The Trust Project est un consortium international d'organismes de presse basé sur des normes de transparence.

Les revenus générés par les faux logiciels de décodage et protection, ou ransomware, ont abruptement chuté en mars en raison des mesures de confinement mondial. Il s’agit pourtant d’une baisse assez étonnante, sachant que les hackers n’ont jamais bénéficié d’un tel potentiel de chantage. En effet, les systèmes informatiques des centres médicaux sont plus nécessaires que jamais face à la crise sanitaire.


Les hackers spécialisés en faux logiciels de protection ont trouvé une proie de choix dans le système informatiques des hôpitaux. Puisque les patients comptent sur le bon fonctionnement des systèmes hospitaliers, il se pourrait que les centres médicaux soient plus disposés à payer pour récupérer leurs données volées.


Les experts en cybersécurité nous mettent en garde, malgré une chute des rançons

Alors que les hôpitaux du monde entier croulent sous la demande, un système informatique parfaitement fonctionnel n’a jamais été plus important. Avec cette logique en tête, on pourrait donc s’attendre à voir de plus en plus d’organisations médicales être victimes de ransomware.

Pourtant, des données de Chainalysis indiquent le contraire. En mars, la valeur en dollars des paiements de rançons envoyés à des adresses crypto est descendu à moins de 500 000$. Cette sommes n’avait pas été aussi basse depuis novembre 2019, seulement détrônée par le mois de février de cette même année.

Chainalysis a également noté que le nombre d’adresses actives de ransomware a drastiquement chuté en mars. Cela dit, ce même nombre avait atteint des sommets qu’on avait pas observé depuis 2017 juste un mois plus tôt.

Les paiements de ransomware ont drastiquement chuté depuis que la crise du Covid-19 s’est intensifiée début mars aux États-Unis et en Europe.

La firme d’enquêteurs de blockchain affirme également que les numéros de leurs rapports tendent vers la sous-estimation. En effet, certaines organisations se contenteront de payer la rançon pour éviter des complications. Alors que les services médicaux sont plus nécessaires que jamais, il semble plausible que beaucoup de victimes ne prennent pas le temps de reporter ce problèmes, en raison de soucis plus pressants.

Les hackers ont-ils décidé d’épargner les hôpitaux ?

Bien qu’il serait plaisant de dire que les hackers ont délibérément choisi d’éviter de s’attaquer aux hôpitaux en cette période de crise, ce n’est probablement pas le cas.
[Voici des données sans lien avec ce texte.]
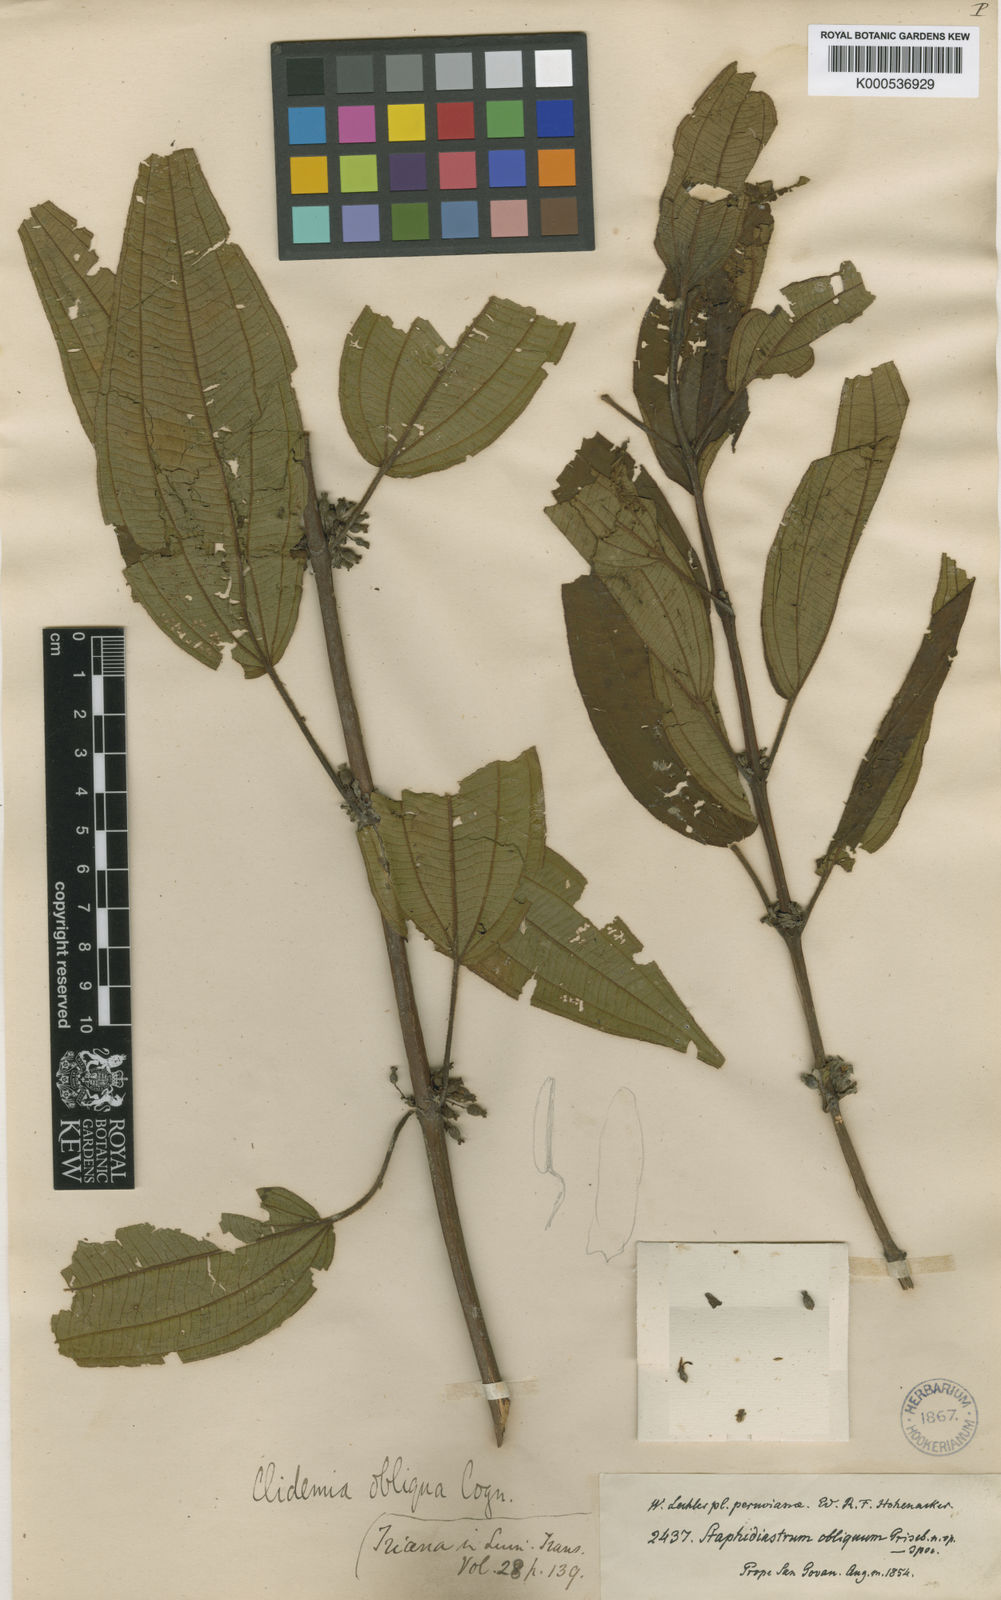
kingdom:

Plusieurs reporters de BleepingComputer qui ont été en contact avec différents groupes de hackers ont découvert que plusieurs d’entre eux n’ont jamais eu l’intention de prendre les hôpitaux pour cible.

Dans un email pour le moins révélateur, un supposé opérateur du programme malveillant Netwalker aurait fait la déclaration suivante :

Les hôpitaux et centres médicaux ? Vous croyez que quelqu’un a pour but d’attaquer les hôpitaux ? Ce n’est pas notre objectif, ça ne l’a jamais été. Il s’agissait d’une coïncidence. Personne ne cherchera délibérément à pirater un hôpital.

Pourtant, contrairement à la déclaration ci-dessus, les recherches de Chainalysis ont révélé que Netwalker avait tenté de s’attaquer à deux centres médicaux durant la crise. Cela dit, les personnes responsables auraient affirmé qu’elles ne réclameraient pas d’argent aux compagnies médicales hackées “par accident”.

Également contraire à la théorie de “hackers éthiques”, les opérateurs de Maze Ransomware n’ont pas tenu leur parole de ne pas pirater de centres médicaux. Le groupe avait en effet affirmé dans une annonce de presse qu’ils éviteraient ces derniers, avant de publier des données du centre de recherches Hammersmith Medicines peu après.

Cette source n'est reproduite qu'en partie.